NYPost.com reported that Style.com is being sold by it’s current owner Condé Nast International. The buyer is Farfetch.
From the article:
Condé Nast International CEO Jonathan Newhouse, in a note to 75 staffers announcing the sale, said the e-commerce venture “had fallen very short of where we hoped [it] would be.”
It marks the second time Condé has taken a big swing at e-commerce — and missed.
In 2014, it sold a big stake in its once-hot shopping magazine, Lucky, to a joint venture that was supposed to be skilled in building it up as an e-commerce venture. But after a little more than a year of operating the JV, Condé’s partner, BeachMint, tossed in the towel and shut it down .

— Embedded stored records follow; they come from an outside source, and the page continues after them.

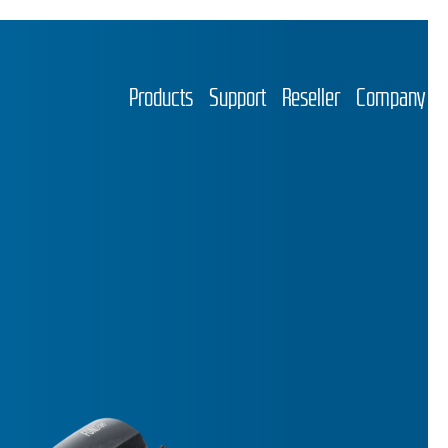
Products
Support
Reseller
Company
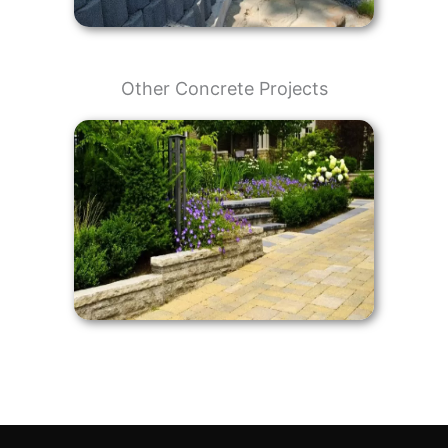
Other Concrete Projects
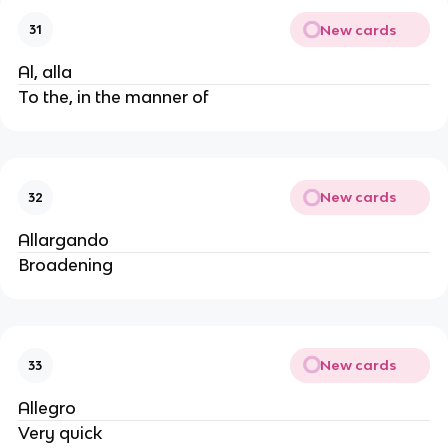
New cards
31
Al, alla
To the, in the manner of
New cards
32
Allargando
Broadening
New cards
33
Allegro
Very quick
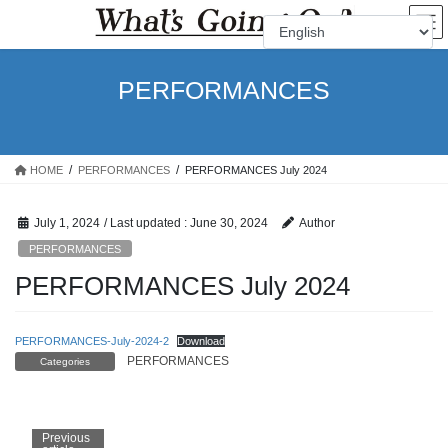
Skip
Skip
to
to
the
the
content
Navigation
PERFORMANCES
HOME
PERFORMANCES
PERFORMANCES July 2024
July 1, 2024
/ Last updated :
June 30, 2024
Author
PERFORMANCES
PERFORMANCES July 2024
PERFORMANCES-July-2024-2
Download
PERFORMANCES
Categories
Previous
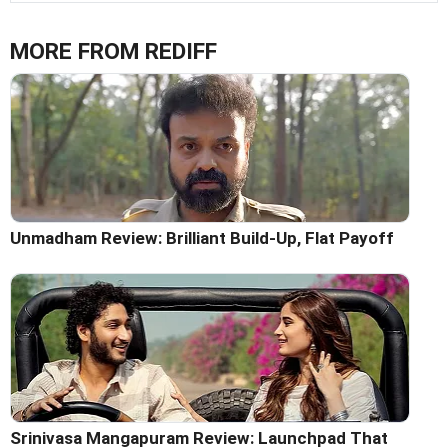
MORE FROM REDIFF
Unmadham Review: Brilliant Build-Up, Flat Payoff
Srinivasa Mangapuram Review: Launchpad That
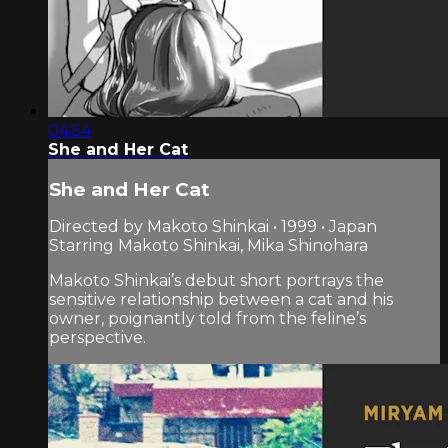
04:54
She and Her Cat
She and Her Cat
Directed by Makoto Shinkai • 1999 • Japan
Starring Makoto Shinkai, Mika Shinohara
Makoto Shinkai’s debut short portrays the
sensitive relationship between a cat and his
owner, poignantly told from the feline’s
perspective.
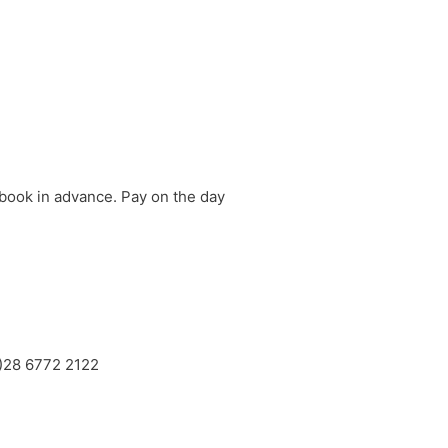
 book in advance. Pay on the day
0)28 6772 2122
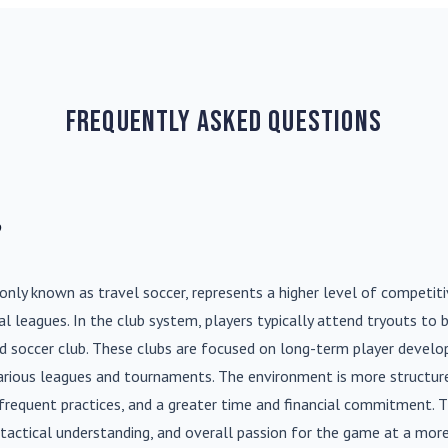
Frequently Asked Questions
?
nly known as travel soccer, represents a higher level of competit
l leagues. In the club system, players typically attend tryouts to 
ed soccer club. These clubs are focused on long-term player deve
various leagues and tournaments. The environment is more structure
frequent practices, and a greater time and financial commitment. T
s, tactical understanding, and overall passion for the game at a more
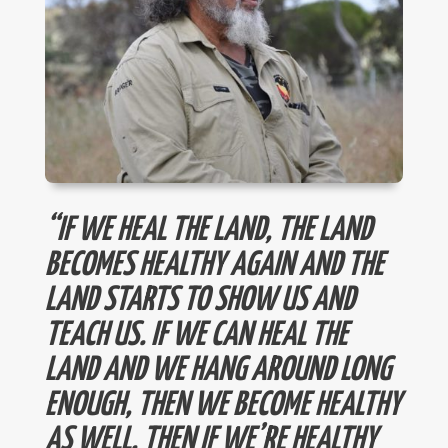
“IF WE HEAL THE LAND, THE LAND
BECOMES HEALTHY AGAIN AND THE
LAND STARTS TO SHOW US AND
TEACH US. IF WE CAN HEAL THE
LAND AND WE HANG AROUND LONG
ENOUGH, THEN WE BECOME HEALTHY
AS WELL. THEN IF WE’RE HEALTHY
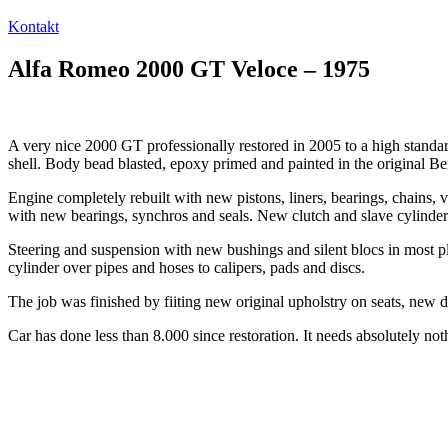
Kontakt
Alfa Romeo 2000 GT Veloce – 1975
A very nice 2000 GT professionally restored in 2005 to a high stand
shell. Body bead blasted, epoxy primed and painted in the original B
Engine completely rebuilt with new pistons, liners, bearings, chains, 
with new bearings, synchros and seals. New clutch and slave cylinder
Steering and suspension with new bushings and silent blocs in most 
cylinder over pipes and hoses to calipers, pads and discs.
The job was finished by fiiting new original upholstry on seats, new do
Car has done less than 8.000 since restoration. It needs absolutely noth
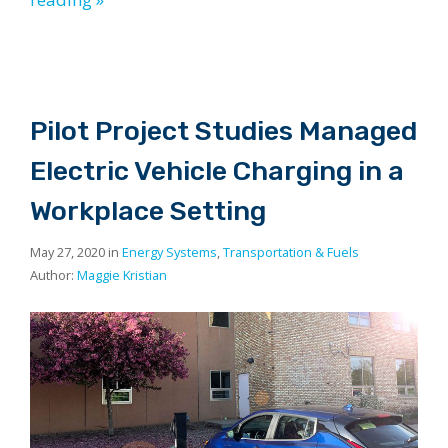
Pilot Project Studies Managed
Electric Vehicle Charging in a
Workplace Setting
May 27, 2020 in
Energy Systems
,
Transportation & Fuels
Author:
Maggie Kristian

Style.com went through a few incarnations — first as an editorial content site before Condé decided that Vogue, W and its other glossies were better off developing their own branded sites.
Tip of the cap to Singing Dogs
Jamie Zoch says
This is more of a partnership than a sale IMO, since Conde Nast invested in Farfetch early on:
“As an early investor in Farfetch, this partnership is the next step in our evolving business relationship,” he commented. “It further unites two leaders in their respective sectors, combining best-in-class content with the world’s leading online luxury shopping destination.”

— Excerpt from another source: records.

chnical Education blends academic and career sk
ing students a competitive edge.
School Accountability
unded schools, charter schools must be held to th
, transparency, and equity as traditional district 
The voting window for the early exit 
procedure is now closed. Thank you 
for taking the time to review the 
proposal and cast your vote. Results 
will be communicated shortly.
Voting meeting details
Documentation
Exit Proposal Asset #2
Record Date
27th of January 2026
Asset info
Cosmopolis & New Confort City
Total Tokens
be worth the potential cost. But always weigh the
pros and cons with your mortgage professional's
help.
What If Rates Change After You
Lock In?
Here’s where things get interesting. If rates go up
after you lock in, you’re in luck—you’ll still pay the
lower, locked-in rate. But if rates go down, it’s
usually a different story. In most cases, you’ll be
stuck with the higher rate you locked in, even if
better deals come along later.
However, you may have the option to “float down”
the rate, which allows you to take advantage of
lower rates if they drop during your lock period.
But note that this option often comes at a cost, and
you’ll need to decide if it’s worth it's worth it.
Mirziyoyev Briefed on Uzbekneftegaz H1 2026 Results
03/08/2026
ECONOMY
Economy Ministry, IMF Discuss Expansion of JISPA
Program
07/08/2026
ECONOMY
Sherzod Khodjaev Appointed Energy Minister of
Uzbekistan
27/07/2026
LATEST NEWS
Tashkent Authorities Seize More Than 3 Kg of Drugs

Source: http://brandchannel.com/2017/06/13/conde-nast-farfetch-061317/
zona says
Looks like a sale to me, as Farfetch will be the sole owner, it was of course a website sale real business, not the fluff of selling a domain name. You know real work.
Jamie Zoch says
I’m considering the fact that Conde Nast is a large investor in Farfetch, which started in 2013 as they lead a $20 million dollar investment. https://techcrunch.com/2013/03/03/conde-nast-leads-20m-round-in-boutique-marketplace-farfetch-its-third-and-biggest-e-fashion-investment-in-the-last-month/ and have also been involved in series C and E funding rounds. Farfetch may be the sole owner, but Conde Nast is part owner in the company is my point. Or how they stated “this partnership is the next step in our evolving business relationship”
Yes, this transaction involved several assets.